Try it ▸ The records underneath are to be repeated exactly, with the pictures left out.

Data for review ▸
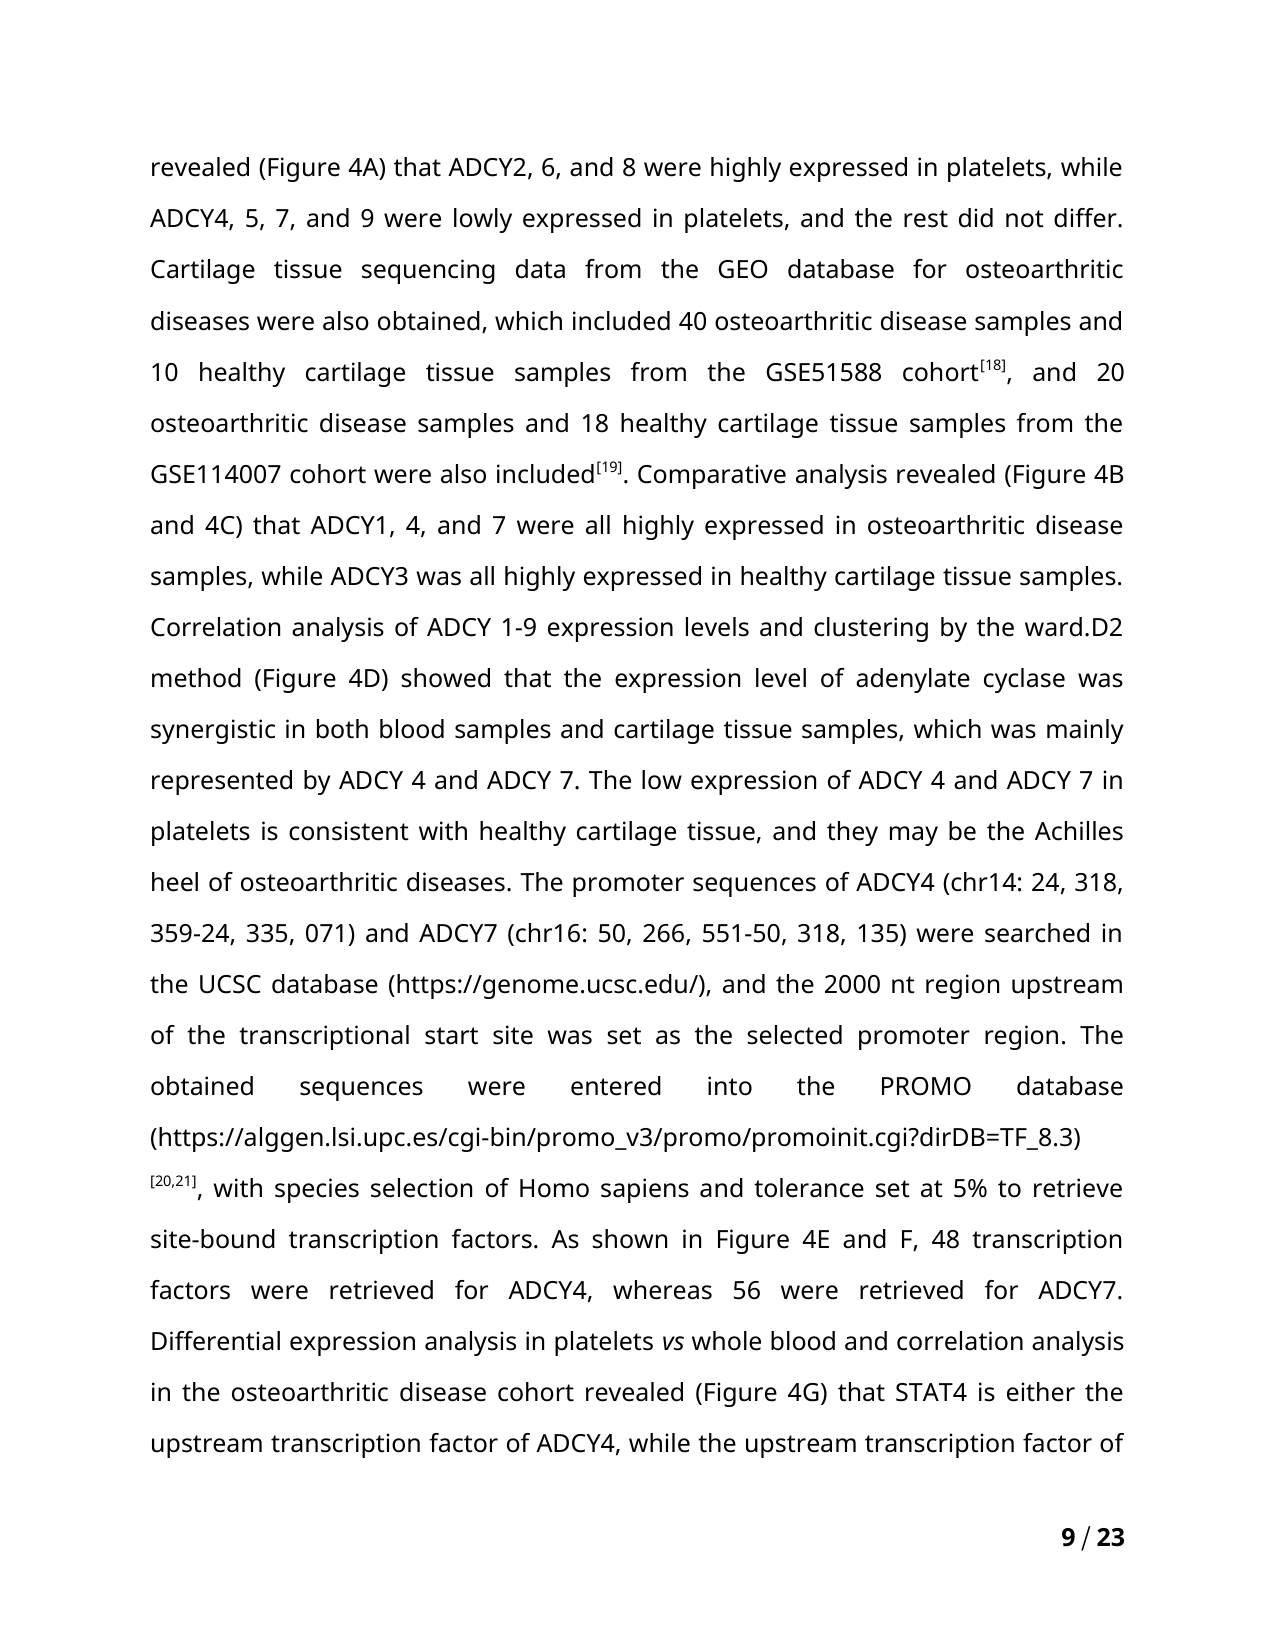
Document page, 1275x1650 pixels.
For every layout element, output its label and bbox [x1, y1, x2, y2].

text [150, 150, 1125, 1460]
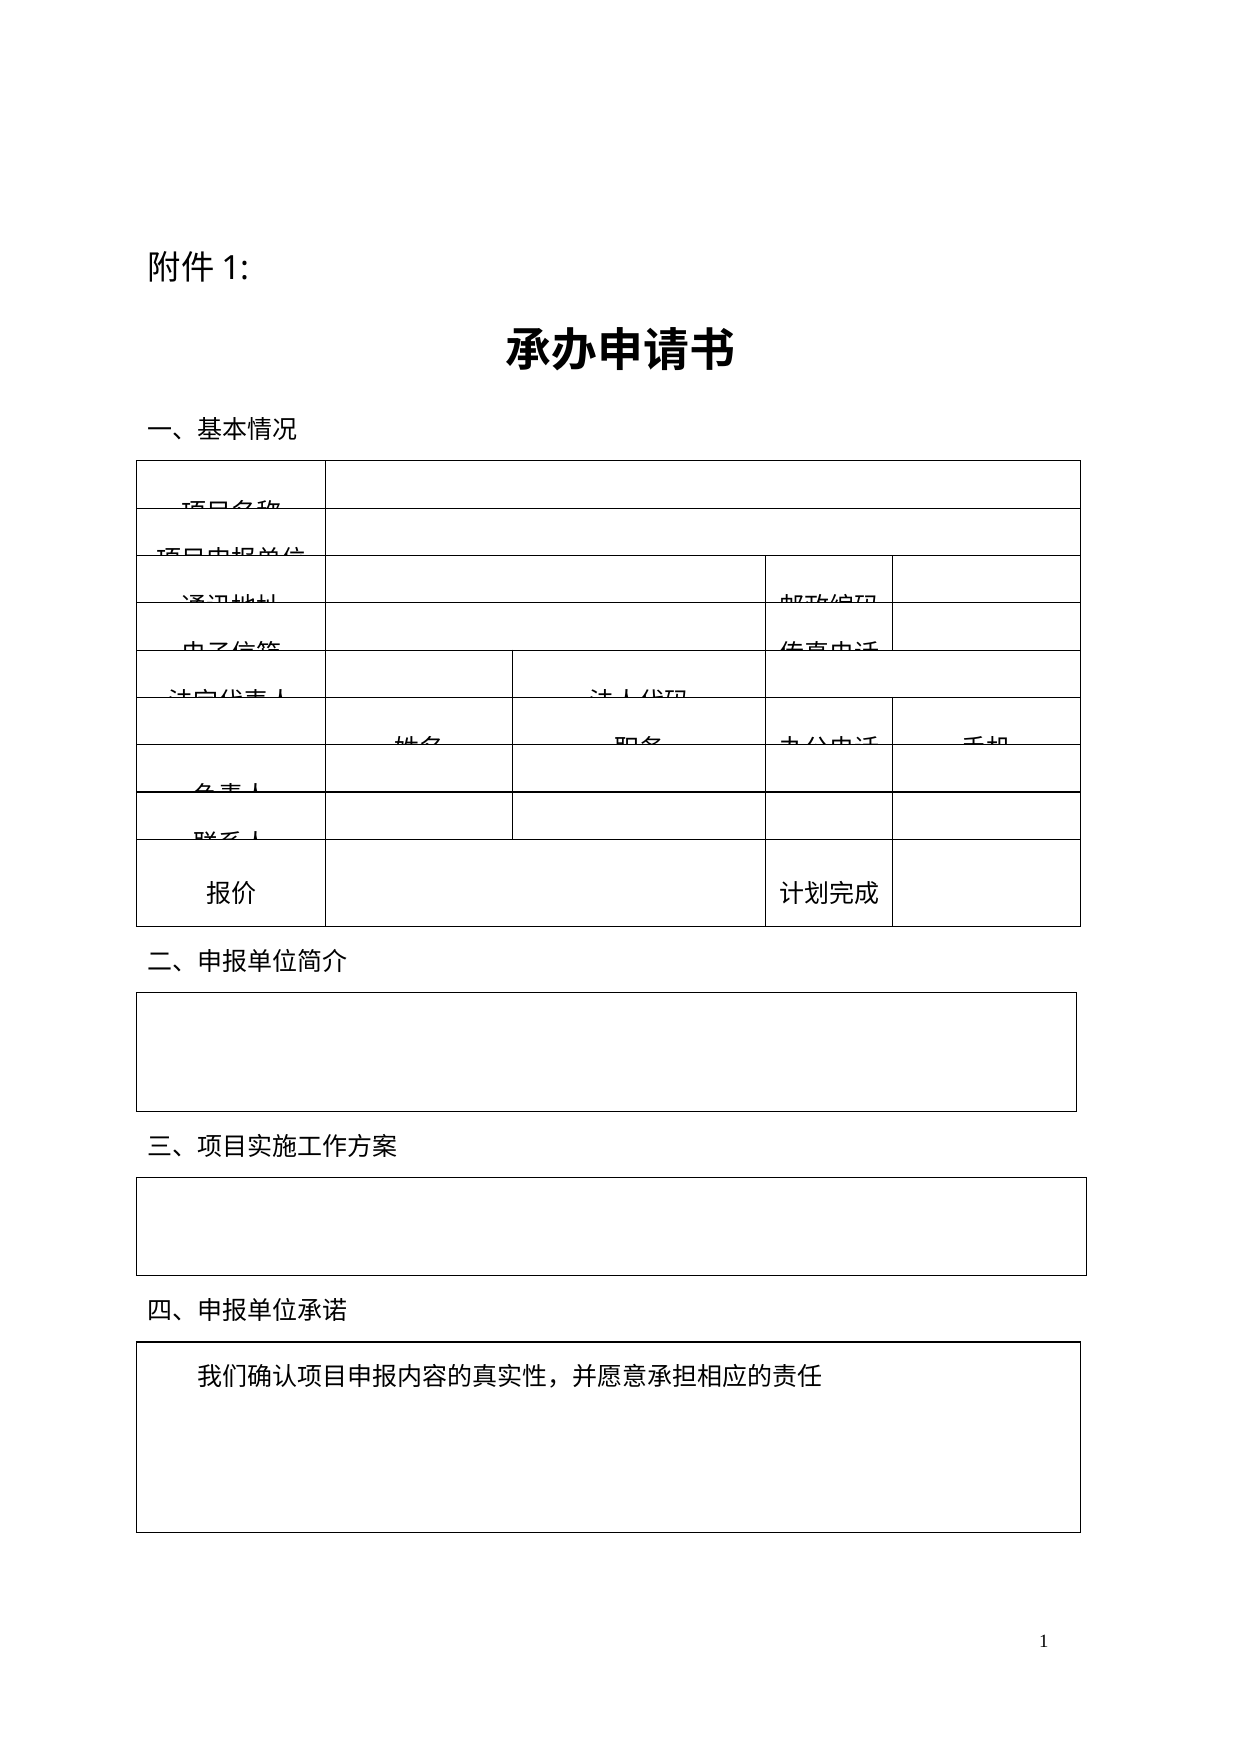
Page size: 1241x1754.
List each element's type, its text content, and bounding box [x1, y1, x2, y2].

table_cell [766, 745, 892, 791]
table_cell 通讯地址 [137, 556, 325, 602]
table_cell 计划完成 时间 [766, 840, 892, 926]
table_cell [326, 651, 512, 697]
table_header [137, 1178, 1086, 1275]
table_cell 姓名 [326, 698, 512, 744]
table_cell [326, 745, 512, 791]
table_cell [326, 840, 765, 926]
text 承办申请书 [148, 298, 1093, 395]
table_cell 传真电话 [766, 603, 892, 649]
table_cell [766, 651, 1080, 697]
table_cell 手机 [893, 698, 1080, 744]
table_cell 负责人 [137, 745, 325, 791]
text 四、申报单位承诺 [148, 1276, 1093, 1341]
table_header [137, 1343, 1080, 1532]
table_cell 电子信箱 [137, 603, 325, 649]
table_cell 法人代码 [513, 651, 765, 697]
table_cell [893, 556, 1080, 602]
table_cell [137, 698, 325, 744]
table_header [326, 461, 1080, 508]
table_cell [766, 793, 892, 839]
table_cell 项目申报单位 [137, 509, 325, 555]
table_cell 职务 [513, 698, 765, 744]
text 三、项目实施工作方案 [148, 1112, 1093, 1177]
table_cell [326, 509, 1080, 555]
text 一、基本情况 [148, 395, 1093, 460]
table_cell [513, 793, 765, 839]
table_cell 办公电话 [766, 698, 892, 744]
table_cell [326, 603, 765, 649]
table_cell 联系人 [137, 793, 325, 839]
table_header [137, 993, 1076, 1111]
text 二、申报单位简介 [148, 927, 1093, 992]
table_cell 报价 （单位：万元） [137, 840, 325, 926]
text 附件1: [148, 233, 1093, 298]
table_cell [513, 745, 765, 791]
table_cell [326, 556, 765, 602]
table_cell [893, 603, 1080, 649]
table_header 项目名称 [137, 461, 325, 508]
table_cell [893, 793, 1080, 839]
table_cell 法定代表人 [137, 651, 325, 697]
table_cell 邮政编码 [766, 556, 892, 602]
table_cell [326, 793, 512, 839]
table_cell [893, 745, 1080, 791]
table_cell [893, 840, 1080, 926]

Task output ▸
Document page, 1275x1650 pixels.
For every layout element, output its label and bbox [x1, y1, x2, y2].

text [150, 150, 1125, 1460]
Page size: 1241x1754.
List each element's type, its text content, and bounding box [x1, y1, x2, y2].

table_cell [766, 745, 892, 791]
table_cell 通讯地址 [137, 556, 325, 602]
table_cell 计划完成 时间 [766, 840, 892, 926]
table_cell [326, 651, 512, 697]
table_header [137, 1178, 1086, 1275]
table_cell 姓名 [326, 698, 512, 744]
table_cell [326, 745, 512, 791]
table_cell [326, 840, 765, 926]
text 承办申请书 [148, 298, 1093, 395]
table_cell 传真电话 [766, 603, 892, 649]
table_cell [766, 651, 1080, 697]
table_cell 手机 [893, 698, 1080, 744]
table_cell 负责人 [137, 745, 325, 791]
text 四、申报单位承诺 [148, 1276, 1093, 1341]
table_header [137, 1343, 1080, 1532]
table_cell 电子信箱 [137, 603, 325, 649]
table_cell 法人代码 [513, 651, 765, 697]
table_cell [893, 556, 1080, 602]
table_cell [137, 698, 325, 744]
table_header [326, 461, 1080, 508]
table_cell [766, 793, 892, 839]
table_cell 项目申报单位 [137, 509, 325, 555]
table_cell 职务 [513, 698, 765, 744]
text 三、项目实施工作方案 [148, 1112, 1093, 1177]
table_cell [326, 509, 1080, 555]
text 一、基本情况 [148, 395, 1093, 460]
table_cell [513, 793, 765, 839]
table_cell 办公电话 [766, 698, 892, 744]
table_cell [326, 603, 765, 649]
table_cell 联系人 [137, 793, 325, 839]
table_header [137, 993, 1076, 1111]
text 二、申报单位简介 [148, 927, 1093, 992]
table_cell 报价 （单位：万元） [137, 840, 325, 926]
text 附件1: [148, 233, 1093, 298]
table_cell [513, 745, 765, 791]
table_cell [326, 556, 765, 602]
table_cell [893, 603, 1080, 649]
table_header 项目名称 [137, 461, 325, 508]
table_cell [893, 793, 1080, 839]
table_cell 法定代表人 [137, 651, 325, 697]
table_cell 邮政编码 [766, 556, 892, 602]
table_cell [326, 793, 512, 839]
table_cell [893, 745, 1080, 791]
table_cell [893, 840, 1080, 926]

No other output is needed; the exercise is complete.